I ran the HVAC diagnostic test and got the DTC 2 code, which indicates "A Short in the Air Mix Control Motor Circuit." I started following the 2007 service manual troubleshooting guide but then detoured to follow the steps in this thread. They worked and the problem is solved. That's good, because I really wasn't looking forward to removing the air mix control motor. By the way, this is item #13 in the OP's diagram.

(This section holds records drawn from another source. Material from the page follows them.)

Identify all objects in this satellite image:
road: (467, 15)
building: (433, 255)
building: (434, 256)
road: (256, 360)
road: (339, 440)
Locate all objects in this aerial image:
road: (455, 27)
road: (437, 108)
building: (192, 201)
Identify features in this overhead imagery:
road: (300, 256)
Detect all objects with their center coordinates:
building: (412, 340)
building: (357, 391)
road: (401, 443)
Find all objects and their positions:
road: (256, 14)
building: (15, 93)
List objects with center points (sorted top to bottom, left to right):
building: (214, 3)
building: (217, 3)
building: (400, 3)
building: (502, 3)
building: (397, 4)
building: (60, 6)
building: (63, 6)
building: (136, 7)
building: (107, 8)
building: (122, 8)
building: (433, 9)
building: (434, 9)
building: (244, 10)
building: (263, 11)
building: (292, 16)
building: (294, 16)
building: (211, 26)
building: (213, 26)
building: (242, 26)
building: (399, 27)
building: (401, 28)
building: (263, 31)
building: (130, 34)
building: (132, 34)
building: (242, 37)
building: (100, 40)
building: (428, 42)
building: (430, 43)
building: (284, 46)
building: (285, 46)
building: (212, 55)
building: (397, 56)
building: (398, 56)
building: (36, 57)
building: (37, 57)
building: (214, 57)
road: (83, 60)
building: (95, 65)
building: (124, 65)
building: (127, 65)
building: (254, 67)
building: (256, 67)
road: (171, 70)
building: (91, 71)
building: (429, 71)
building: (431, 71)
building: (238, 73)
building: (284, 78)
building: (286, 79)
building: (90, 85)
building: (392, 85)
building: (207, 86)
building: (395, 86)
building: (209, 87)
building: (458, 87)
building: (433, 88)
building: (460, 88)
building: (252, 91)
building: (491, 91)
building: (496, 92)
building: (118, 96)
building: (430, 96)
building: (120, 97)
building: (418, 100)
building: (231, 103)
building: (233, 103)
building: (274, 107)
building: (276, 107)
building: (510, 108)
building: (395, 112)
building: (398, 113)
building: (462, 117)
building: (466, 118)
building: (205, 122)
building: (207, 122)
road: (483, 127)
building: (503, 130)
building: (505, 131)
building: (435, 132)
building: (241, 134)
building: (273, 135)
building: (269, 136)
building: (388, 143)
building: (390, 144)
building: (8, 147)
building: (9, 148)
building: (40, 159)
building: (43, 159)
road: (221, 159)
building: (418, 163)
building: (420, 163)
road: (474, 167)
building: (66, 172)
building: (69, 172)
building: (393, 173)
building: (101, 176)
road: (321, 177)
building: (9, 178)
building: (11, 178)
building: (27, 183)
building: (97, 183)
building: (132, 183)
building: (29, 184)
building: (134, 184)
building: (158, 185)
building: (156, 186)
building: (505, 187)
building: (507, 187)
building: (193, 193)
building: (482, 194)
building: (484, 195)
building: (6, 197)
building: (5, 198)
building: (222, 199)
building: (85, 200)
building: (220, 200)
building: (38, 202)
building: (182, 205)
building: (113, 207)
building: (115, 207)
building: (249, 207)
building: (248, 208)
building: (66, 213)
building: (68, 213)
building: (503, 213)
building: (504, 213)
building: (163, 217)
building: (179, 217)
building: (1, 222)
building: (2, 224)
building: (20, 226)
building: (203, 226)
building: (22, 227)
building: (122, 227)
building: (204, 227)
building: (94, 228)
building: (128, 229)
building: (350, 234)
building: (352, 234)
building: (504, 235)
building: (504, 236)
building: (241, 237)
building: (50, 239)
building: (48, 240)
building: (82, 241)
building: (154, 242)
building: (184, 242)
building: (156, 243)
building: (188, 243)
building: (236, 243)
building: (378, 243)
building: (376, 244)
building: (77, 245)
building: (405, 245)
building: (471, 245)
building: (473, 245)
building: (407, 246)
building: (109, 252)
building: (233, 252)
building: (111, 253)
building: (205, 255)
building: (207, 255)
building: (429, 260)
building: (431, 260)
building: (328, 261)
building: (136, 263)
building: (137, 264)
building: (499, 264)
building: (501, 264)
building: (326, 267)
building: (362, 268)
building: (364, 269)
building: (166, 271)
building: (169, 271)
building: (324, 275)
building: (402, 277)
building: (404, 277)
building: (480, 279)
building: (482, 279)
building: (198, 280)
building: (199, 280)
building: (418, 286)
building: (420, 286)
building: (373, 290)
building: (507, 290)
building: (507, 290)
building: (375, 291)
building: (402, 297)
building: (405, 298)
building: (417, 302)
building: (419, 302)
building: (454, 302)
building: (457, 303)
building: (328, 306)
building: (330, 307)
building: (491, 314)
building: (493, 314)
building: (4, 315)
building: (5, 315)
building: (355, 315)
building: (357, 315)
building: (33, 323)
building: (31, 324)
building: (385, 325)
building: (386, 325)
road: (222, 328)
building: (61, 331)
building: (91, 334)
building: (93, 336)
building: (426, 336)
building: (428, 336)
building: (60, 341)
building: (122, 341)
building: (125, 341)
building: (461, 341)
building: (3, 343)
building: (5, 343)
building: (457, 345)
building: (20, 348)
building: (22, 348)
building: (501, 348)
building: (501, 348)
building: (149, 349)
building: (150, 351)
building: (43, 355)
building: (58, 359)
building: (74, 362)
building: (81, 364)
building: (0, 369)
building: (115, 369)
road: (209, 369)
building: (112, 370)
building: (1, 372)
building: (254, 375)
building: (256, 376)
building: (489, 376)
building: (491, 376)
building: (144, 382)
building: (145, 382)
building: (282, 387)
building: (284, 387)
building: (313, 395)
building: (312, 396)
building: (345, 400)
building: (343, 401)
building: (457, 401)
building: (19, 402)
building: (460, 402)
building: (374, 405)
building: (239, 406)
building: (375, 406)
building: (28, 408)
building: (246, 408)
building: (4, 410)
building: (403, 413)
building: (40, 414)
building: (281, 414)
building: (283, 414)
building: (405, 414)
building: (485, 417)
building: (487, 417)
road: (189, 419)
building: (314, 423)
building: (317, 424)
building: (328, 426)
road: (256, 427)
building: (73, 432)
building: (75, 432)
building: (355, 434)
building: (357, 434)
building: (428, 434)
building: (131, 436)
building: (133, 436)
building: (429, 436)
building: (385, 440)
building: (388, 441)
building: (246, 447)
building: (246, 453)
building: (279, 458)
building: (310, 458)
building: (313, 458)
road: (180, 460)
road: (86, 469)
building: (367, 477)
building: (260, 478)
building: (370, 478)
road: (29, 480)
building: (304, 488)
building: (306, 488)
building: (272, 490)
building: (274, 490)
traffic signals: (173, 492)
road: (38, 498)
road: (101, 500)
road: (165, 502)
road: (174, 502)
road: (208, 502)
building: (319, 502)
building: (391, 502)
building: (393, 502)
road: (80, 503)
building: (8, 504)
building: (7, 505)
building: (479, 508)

The air mix control motor is located above the driver's right foot at about shin level, on a panel just above and to the right of the accelerator pedal. Basically, you disconnect the green plug from the air mix control motor, then plug it back in WHILE THE IGNITION SWITCH IS ON (POSITION II). If you plug it back in while the ignition is off, the computer doesn't recognize that anything has changed and the problem remains. It seems the computer was trying to protect the HVAC control unit by disabling power from reaching the air mix control motor, which the computer thought was shorted. Rather than potentially sending power to a shorted motor each time the car was driven, the computer stopped trying until it received positive notification that the motor's electrical connection had changed.

When everything is working correctly, you can see the white motor linkage rotate as you rotate the temperature control knob. If the problem recurs for me, I'll suspect some binding in the linkage is causing the motor to draw too much current.